Search code examples
rdplyrtidyversetidyselect

Why the tidyselect helper function "where" can be detected inside the dplyr helper function "across"?


The "tidyselect" package offers a select helper function where. where is used to select dataframe columns with a custom function. It is an internal function from "tidyselect". That means where will not be loaded to your namespace and you can only call it by tidyselect:::where.

However, I saw the following example from the dplyr vignettes: columnwise operations.

starwars %>% 
  summarise(across(where(is.character), ~ length(unique(.x))))
#> # A tibble: 1 x 8
#>    name hair_color skin_color eye_color   sex gender homeworld species
#>   <int>      <int>      <int>     <int> <int>  <int>     <int>   <int>
#> 1    87         13         31        15     5      3        49      38

In this example, where is written without a prefixal "tidyselect:::" but clearly, there is no errors in the code and it produces meaningful result. This seems odd to me. I would like to know why the code functions normally.

I guess it is due to the "code quotation", which is a part of the tidyeval methodology. Roughly speaking, code quotation suspends the codes as expressions, and evaluates the expressions later in an "inner environment". This is only an intuitive guess and I don't know how to test it.

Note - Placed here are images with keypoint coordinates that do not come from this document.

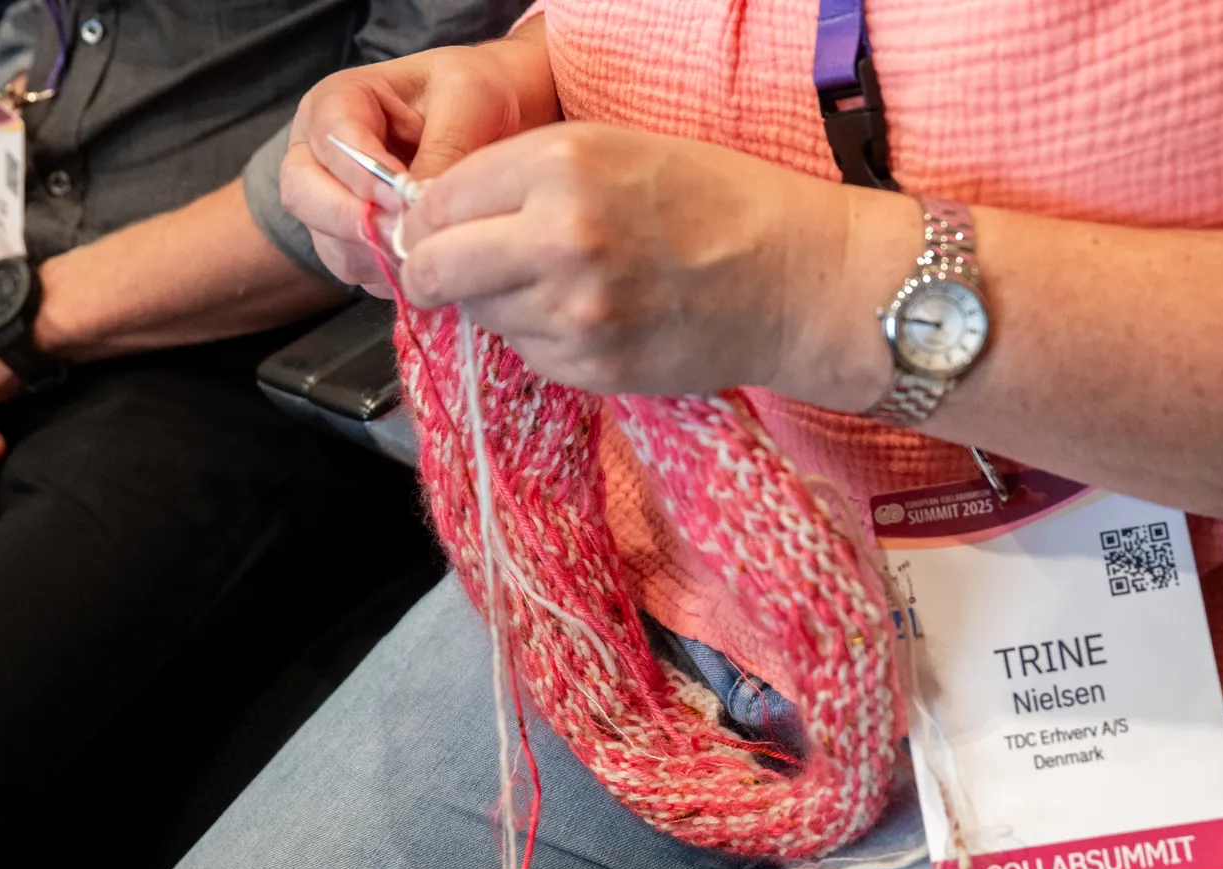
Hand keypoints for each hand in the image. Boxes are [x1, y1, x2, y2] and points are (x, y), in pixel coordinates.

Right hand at [281, 23, 556, 297]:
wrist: (494, 120)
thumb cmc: (476, 96)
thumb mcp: (470, 99)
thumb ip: (444, 147)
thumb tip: (418, 205)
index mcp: (336, 103)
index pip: (330, 140)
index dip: (363, 175)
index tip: (406, 198)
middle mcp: (321, 155)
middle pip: (303, 196)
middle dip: (352, 222)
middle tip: (406, 237)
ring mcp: (332, 203)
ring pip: (330, 243)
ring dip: (375, 256)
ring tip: (428, 251)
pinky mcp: (354, 242)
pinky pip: (359, 271)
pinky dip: (391, 275)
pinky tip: (429, 263)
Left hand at [396, 123, 863, 399]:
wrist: (796, 279)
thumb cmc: (714, 200)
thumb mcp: (613, 148)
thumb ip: (521, 175)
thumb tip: (437, 214)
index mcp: (561, 164)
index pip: (436, 202)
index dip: (426, 219)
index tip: (435, 228)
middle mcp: (557, 238)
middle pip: (434, 270)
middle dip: (433, 271)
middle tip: (452, 269)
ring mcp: (573, 312)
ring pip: (478, 316)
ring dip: (495, 304)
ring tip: (556, 284)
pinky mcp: (591, 367)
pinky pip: (526, 352)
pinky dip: (540, 337)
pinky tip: (589, 315)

I hope someone can help me with the "where" problem, or leave some references about how the code functions for me.


Solution

  • You did not say what packages are attached in your example, but let's assume that the only attached package is dplyr.

    library(dplyr)
    

    First, we notice that the function where is not attached, i.e. not known to the current R session. We can check by just typing its name (without parentheses) in the console. If the function was attached, we would now see its source code. Instead we get an error that object where was not found.

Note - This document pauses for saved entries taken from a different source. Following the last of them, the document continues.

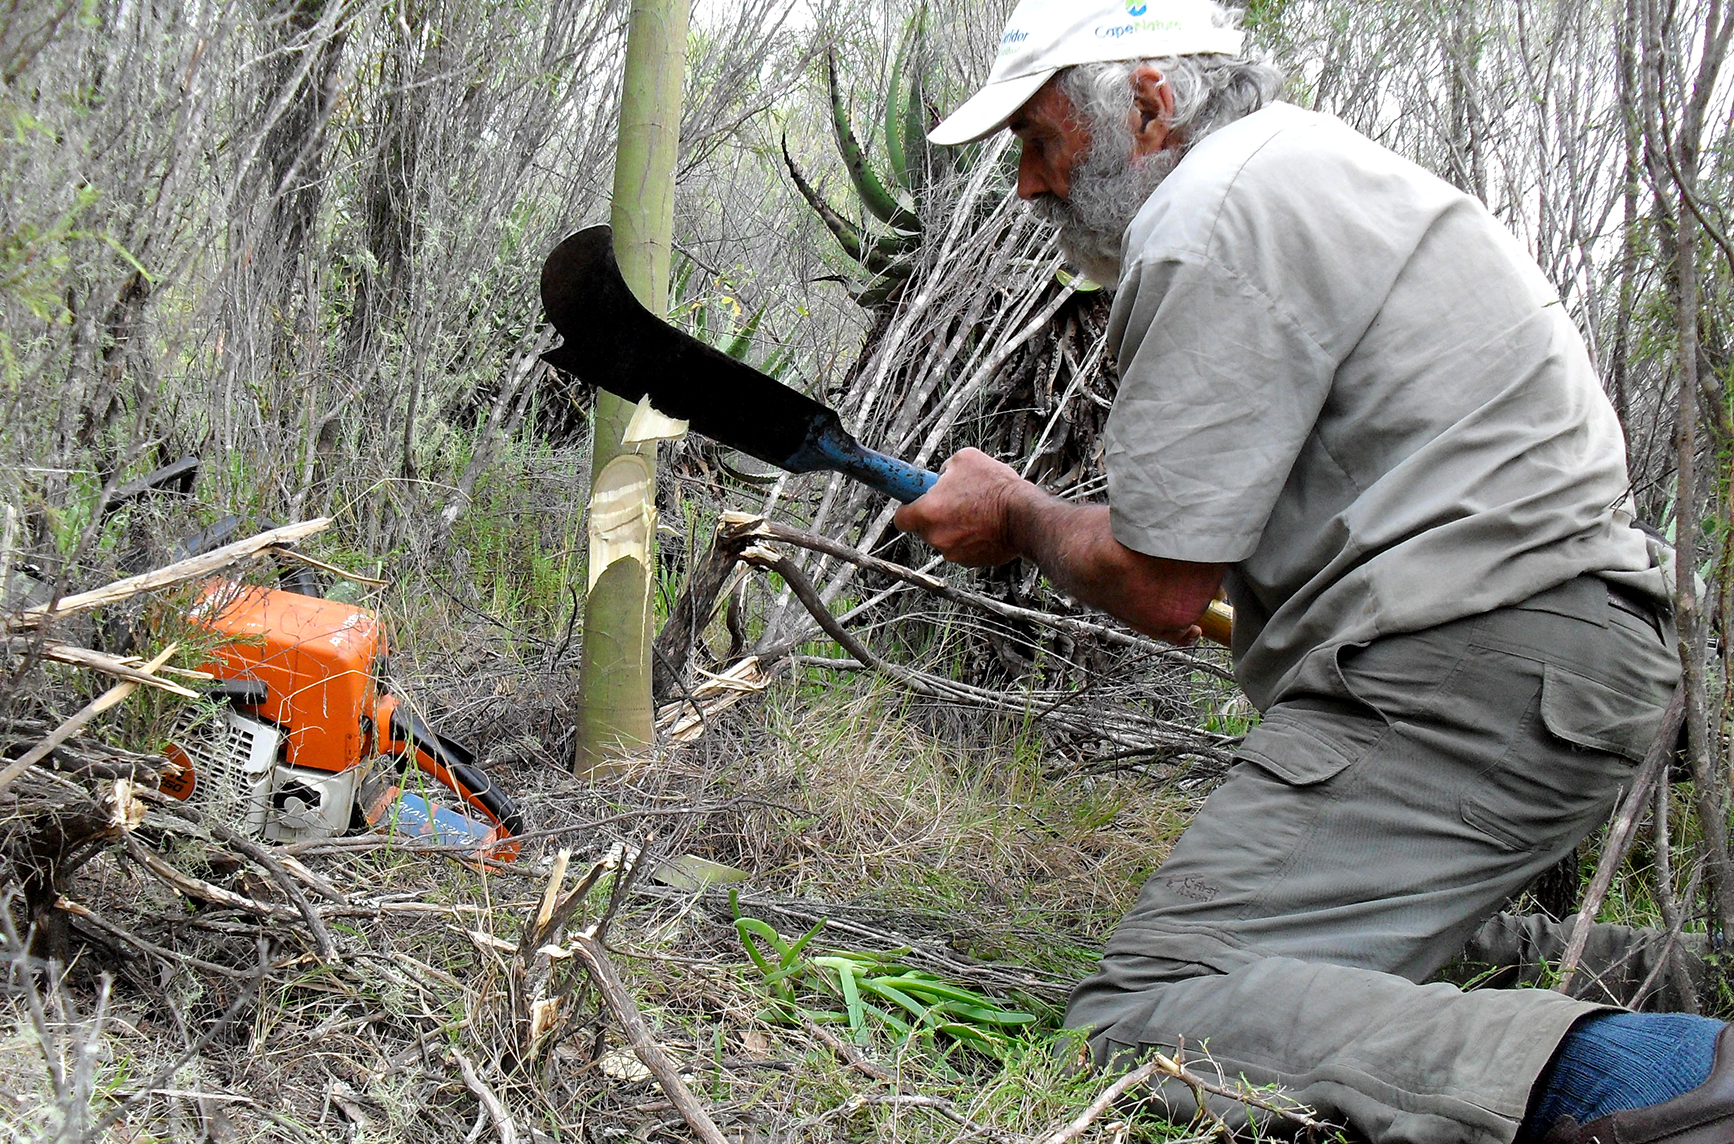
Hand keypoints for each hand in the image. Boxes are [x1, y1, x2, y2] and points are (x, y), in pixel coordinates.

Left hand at [893, 448, 1031, 566]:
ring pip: (945, 538)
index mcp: (928, 512)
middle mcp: (936, 536)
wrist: (1024, 515)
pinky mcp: (970, 562)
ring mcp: (953, 552)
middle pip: (924, 528)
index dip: (908, 507)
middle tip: (954, 501)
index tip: (916, 502)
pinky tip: (984, 525)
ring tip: (975, 511)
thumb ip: (945, 469)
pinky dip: (970, 539)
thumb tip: (943, 476)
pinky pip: (962, 548)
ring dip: (954, 527)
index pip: (901, 518)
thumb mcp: (965, 459)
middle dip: (935, 516)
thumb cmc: (996, 487)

    However, we note that dplyr attaches other functions from tidyselect, with starts_with being an example. If we repeat the experiment of typing the name to the console, we now see the source code and also that the functions originates in the tidyselect namespace:

    > starts_with
    function (match, ignore.case = TRUE, vars = NULL) 
    {
        check_match(match)
        vars <- vars %||% peek_vars(fn = "starts_with")
        if (ignore.case) {
            vars <- tolower(vars)
            match <- tolower(match)
        }
        flat_map_int(match, starts_with_impl, vars)
    }
    <bytecode: 0x0000027338e5f8e8>
    <environment: namespace:tidyselect>
    

    In this case the function starts_with was attached by dplyr using the NAMESPACE file where you can list functions from other packages that should be attached along with your package. You can check in the dplyr source code.

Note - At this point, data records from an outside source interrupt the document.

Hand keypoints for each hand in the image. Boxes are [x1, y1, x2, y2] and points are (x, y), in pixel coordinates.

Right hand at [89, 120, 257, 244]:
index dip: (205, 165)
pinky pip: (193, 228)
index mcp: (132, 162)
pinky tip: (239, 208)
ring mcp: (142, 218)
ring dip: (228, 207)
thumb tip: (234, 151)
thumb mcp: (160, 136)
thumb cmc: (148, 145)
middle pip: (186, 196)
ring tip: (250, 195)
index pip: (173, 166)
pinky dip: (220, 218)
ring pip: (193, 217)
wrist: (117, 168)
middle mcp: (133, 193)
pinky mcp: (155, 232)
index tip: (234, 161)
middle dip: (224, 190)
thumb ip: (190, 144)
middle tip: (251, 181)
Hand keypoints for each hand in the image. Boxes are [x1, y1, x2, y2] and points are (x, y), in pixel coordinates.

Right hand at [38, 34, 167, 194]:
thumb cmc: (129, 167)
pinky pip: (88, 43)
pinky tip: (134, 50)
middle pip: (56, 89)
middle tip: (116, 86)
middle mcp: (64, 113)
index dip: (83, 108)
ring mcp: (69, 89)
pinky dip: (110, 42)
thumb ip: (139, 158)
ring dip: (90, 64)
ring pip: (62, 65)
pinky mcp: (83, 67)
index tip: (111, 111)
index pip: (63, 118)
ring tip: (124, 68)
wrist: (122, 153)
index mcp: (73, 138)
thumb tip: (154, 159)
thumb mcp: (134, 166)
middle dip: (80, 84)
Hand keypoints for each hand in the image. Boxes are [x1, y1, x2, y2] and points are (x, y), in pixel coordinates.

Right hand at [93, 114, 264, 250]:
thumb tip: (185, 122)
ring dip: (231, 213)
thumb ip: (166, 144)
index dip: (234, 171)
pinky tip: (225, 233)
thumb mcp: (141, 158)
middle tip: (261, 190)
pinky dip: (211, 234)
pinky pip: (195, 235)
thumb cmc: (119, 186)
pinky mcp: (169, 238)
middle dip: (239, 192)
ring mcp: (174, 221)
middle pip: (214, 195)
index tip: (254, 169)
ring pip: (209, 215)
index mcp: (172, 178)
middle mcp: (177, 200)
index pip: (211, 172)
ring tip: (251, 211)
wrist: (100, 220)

    But where is not made available this way as we have already seen. In this case the function is indeed quoted and only evaluated within the the tidyselect package. If you look at the source code for across, you'll notice that in line 82, the column specification is passes to function across_setup defined in the same file. In this function, the column specification is quoted (lines 174, 175) and then send to the tidyselect function tidyselect::eval_select (line 177). This function is then part of the tidyselect package and has access to where.